Among participants with hormone receptor-positive breast cancer, those who received capecitabine did about 3 percentage points better than those who didn’t get capecitabine:
- 76.4 percent of the capecitabine group was alive and free of recurrence or new invasive breast cancer, compared to 73.4 of the group that didn’t get capecitabine.
- 93.4 percent of the capecitabine group was still alive, versus 90 percent of the group that didn’t get capecitabine.
Hand-foot syndrome, a skin reaction on the palms of the hands and soles of the feet, was the most common side effect of capecitabine, experienced by 73.4 percent of the group. More than 40 percent of the group experienced low blood counts, which can raise the risk of infection.
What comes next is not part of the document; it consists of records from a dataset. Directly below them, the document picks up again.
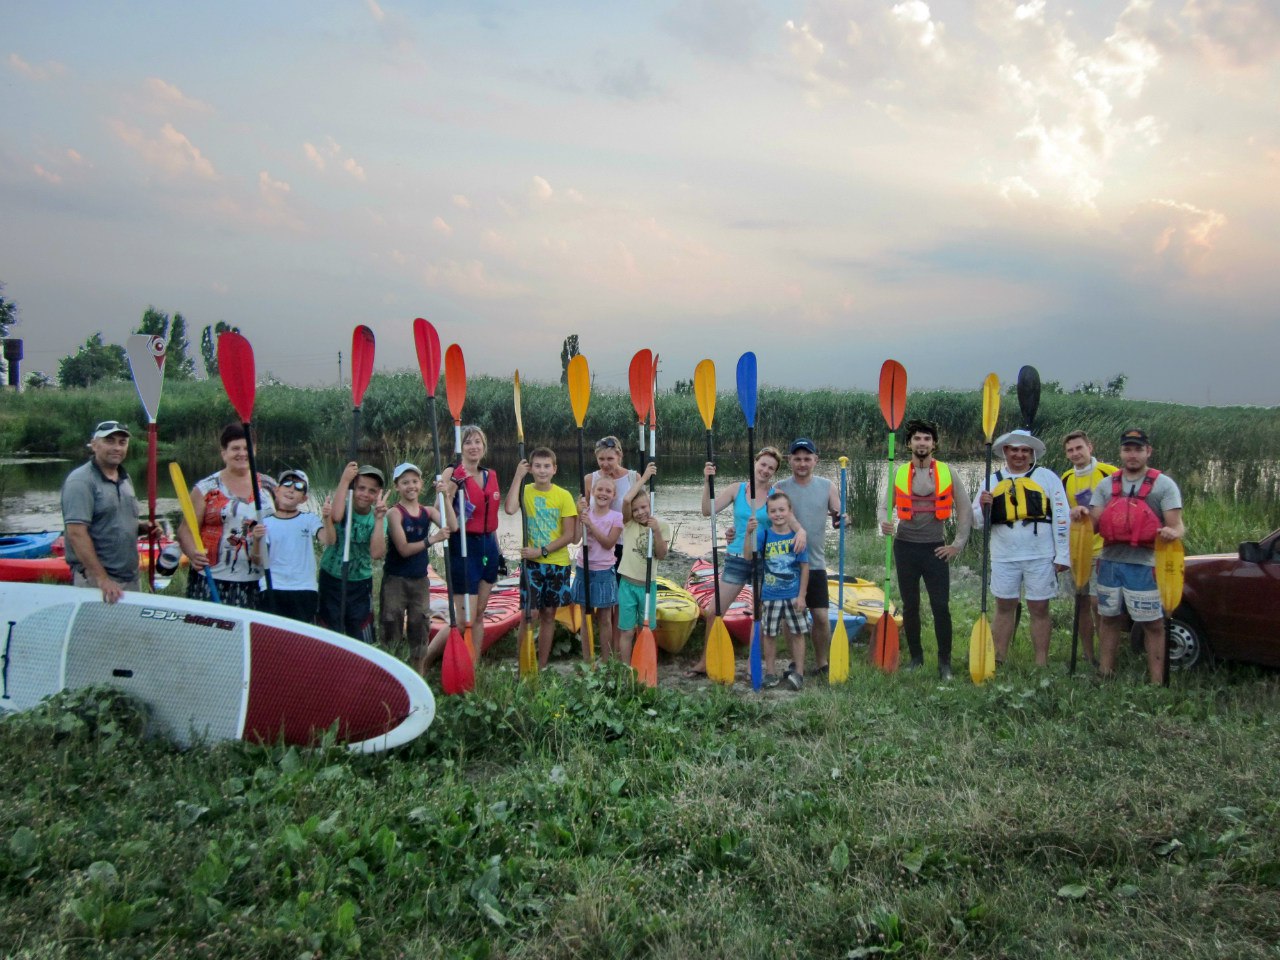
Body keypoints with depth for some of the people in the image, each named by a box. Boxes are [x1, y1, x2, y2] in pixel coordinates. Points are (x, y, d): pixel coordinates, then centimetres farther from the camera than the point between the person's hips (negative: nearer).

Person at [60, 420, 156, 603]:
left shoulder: (125, 478, 12)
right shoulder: (81, 481, -13)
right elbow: (76, 533, -21)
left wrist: (142, 527, 2)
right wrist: (102, 579, -24)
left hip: (132, 577, 8)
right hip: (95, 578, -8)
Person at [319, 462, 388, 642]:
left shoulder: (377, 518, -5)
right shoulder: (342, 506, -8)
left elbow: (377, 553, -21)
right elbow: (336, 516, -36)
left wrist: (379, 519, -26)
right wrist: (344, 480, -33)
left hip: (360, 584, 1)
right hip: (331, 580, -1)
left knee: (361, 639, 6)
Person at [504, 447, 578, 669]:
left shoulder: (563, 496, -4)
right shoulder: (525, 491, -2)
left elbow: (569, 535, -7)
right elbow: (510, 509, -25)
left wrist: (542, 551, -15)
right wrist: (517, 476, -19)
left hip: (557, 563, 1)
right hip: (531, 562, -1)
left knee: (548, 613, 9)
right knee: (529, 613, -9)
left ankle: (542, 665, 19)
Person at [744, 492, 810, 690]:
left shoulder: (797, 536, -7)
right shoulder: (763, 534, -7)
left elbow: (804, 567, -3)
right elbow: (748, 557, -20)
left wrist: (801, 596, -5)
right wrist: (749, 533, -34)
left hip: (793, 595, 0)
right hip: (770, 595, 1)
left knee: (797, 633, 7)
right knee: (769, 634, 9)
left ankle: (798, 672, 18)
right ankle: (769, 673, 21)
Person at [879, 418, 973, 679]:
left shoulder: (947, 473, 0)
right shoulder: (898, 474, 2)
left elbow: (965, 510, 3)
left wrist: (958, 544, -1)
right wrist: (884, 523, -18)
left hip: (936, 549, -1)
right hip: (905, 547, 1)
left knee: (941, 606, -3)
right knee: (910, 606, 10)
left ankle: (945, 662, 9)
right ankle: (915, 657, 22)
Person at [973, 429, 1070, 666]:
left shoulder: (1047, 477, 2)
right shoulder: (993, 481, 9)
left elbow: (1061, 517, -1)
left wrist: (1062, 555, -5)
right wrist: (983, 506, -13)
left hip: (1040, 557, -2)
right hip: (1004, 557, 2)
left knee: (1039, 609, 5)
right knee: (1003, 607, 10)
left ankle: (1042, 664, 13)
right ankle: (996, 661, 17)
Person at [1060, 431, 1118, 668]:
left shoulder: (1109, 473, -8)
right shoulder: (1066, 478, 9)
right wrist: (1072, 512, -5)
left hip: (1102, 549, -6)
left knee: (1096, 602, -12)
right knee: (1081, 603, 10)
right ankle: (1088, 656, 20)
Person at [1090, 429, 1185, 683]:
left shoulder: (1163, 484, -1)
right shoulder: (1106, 485, 10)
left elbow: (1177, 526, -7)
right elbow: (1094, 524, 6)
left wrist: (1172, 532, -30)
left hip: (1144, 564, -4)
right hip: (1110, 562, 4)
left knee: (1153, 624, -1)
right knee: (1110, 619, 14)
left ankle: (1157, 682, 4)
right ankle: (1105, 673, 24)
More than 20 percent of the group experienced fatigue, nausea, diarrhea and inflammation of the mouth. Those who had eight treatment cycles were more likely to experience side effects than those who had six.
People in the group that didn’t get capecitabine experienced about four times fewer side effects related to low blood counts and very few other side effects. In the group that received eight cycles of capecitabine, about one quarter had to stop treatment early due to side effects.
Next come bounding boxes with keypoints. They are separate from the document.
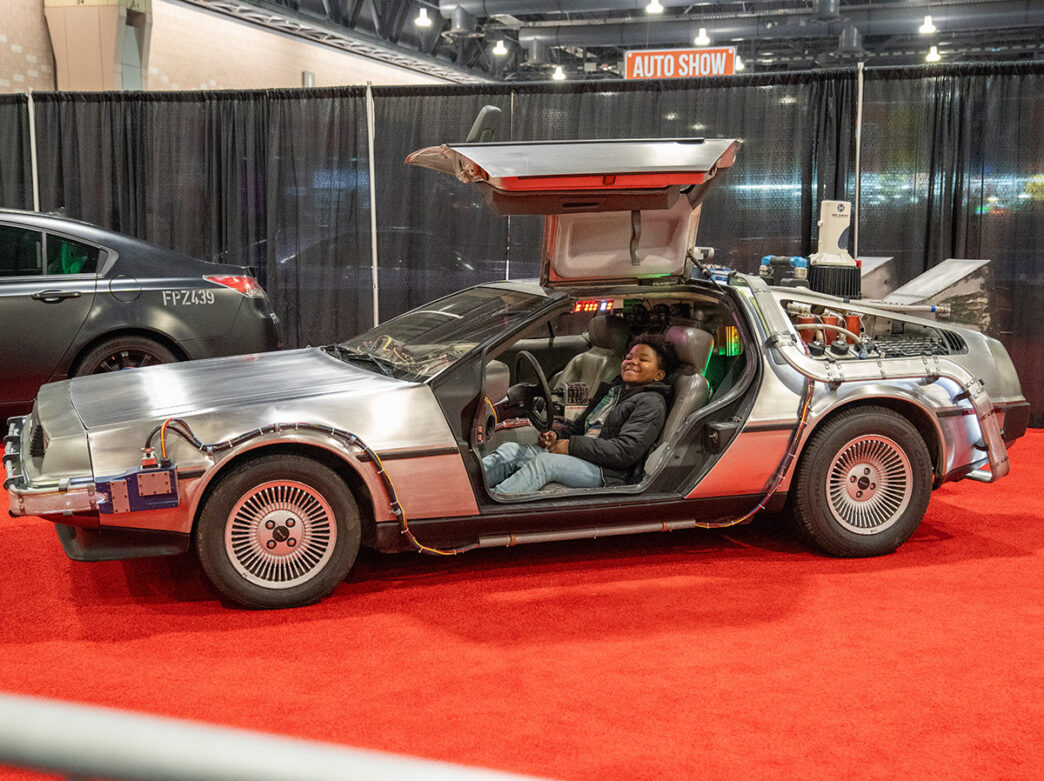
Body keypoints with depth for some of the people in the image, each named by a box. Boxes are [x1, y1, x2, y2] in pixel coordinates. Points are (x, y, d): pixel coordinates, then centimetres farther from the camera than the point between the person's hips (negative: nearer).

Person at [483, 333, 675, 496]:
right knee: (511, 450, -11)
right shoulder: (612, 390, 26)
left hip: (609, 473, -8)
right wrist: (556, 435, 5)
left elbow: (626, 451, -15)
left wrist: (572, 446, -15)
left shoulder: (652, 403, -2)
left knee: (544, 462, -33)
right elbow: (579, 426, 30)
Different people metabolize, or break down, medicines differently. Research shows Asians metabolize medicines like capecitabine differently than non-Asians. Since most participants in this study were Asian, results may not be the same in people who aren’t Asian.
What This Means for You
In the past, several trials of post-surgery capecitabine plus standard chemotherapy showed little success with the treatment.
This trial was different than earlier studies because it focused on giving capecitabine to people at higher risk of cancer returning because of cancer cells remaining after pre-surgery treatment. It’s possible cancer that did not respond well to pre-surgery chemotherapy will respond better to treatment with capecitabine for this group of people.
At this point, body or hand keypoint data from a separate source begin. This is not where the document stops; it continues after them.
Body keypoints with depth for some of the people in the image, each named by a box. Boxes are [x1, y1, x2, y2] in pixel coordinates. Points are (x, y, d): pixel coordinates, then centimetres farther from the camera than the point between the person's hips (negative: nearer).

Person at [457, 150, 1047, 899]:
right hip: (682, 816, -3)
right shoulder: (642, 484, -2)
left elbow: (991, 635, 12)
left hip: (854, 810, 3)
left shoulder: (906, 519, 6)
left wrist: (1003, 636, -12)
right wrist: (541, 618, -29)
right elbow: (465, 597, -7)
Many doctors say results of the CREATE-X trial are practice-changing. The results are especially exciting for those with triple-negative breast cancer, because it lessens the risk for recurrence and adds a new treatment option that can be taken as a pill.
Others say that it might be too early for capecitabine to become standard treatment for those with cancer cells left after neoadjuvant chemotherapy. They say more studies, particularly studies that include people of more ethnicities, are needed to confirm the results.
Because it can be taken as a pill, capecitabine may be more convenient than treatments that have to be given by a medical professional. Insurance may cover less of the cost of oral medicine than of infusions, though. Look at your policy or call your insurer to find out how much of the cost of each treatment you’d have to pay out of pocket.
Though it’s not yet FDA approved for early-stage breast cancer, some doctors are already recommending capecitabine off-label based on research like the CREATE-X study. It’s also possible treatment guidelines could change in the near future. If you have HER2-negative breast cancer and had pre-surgery chemotherapy that didn’t remove all the cancer in your breast or lymph nodes, post-surgery capecitabine could lower your risk of recurrence and death. Talk to your oncologist about whether capecitabine is a treatment option for you.
Masuda, N, Lee, S-J, Ohtani, S, et al. Adjuvant Capecitabine for Breast Cancer after Preoperative Chemotherapy. N Engl J Med 2017;376:2147-59;doi:10.1056/NEJMoa1612645.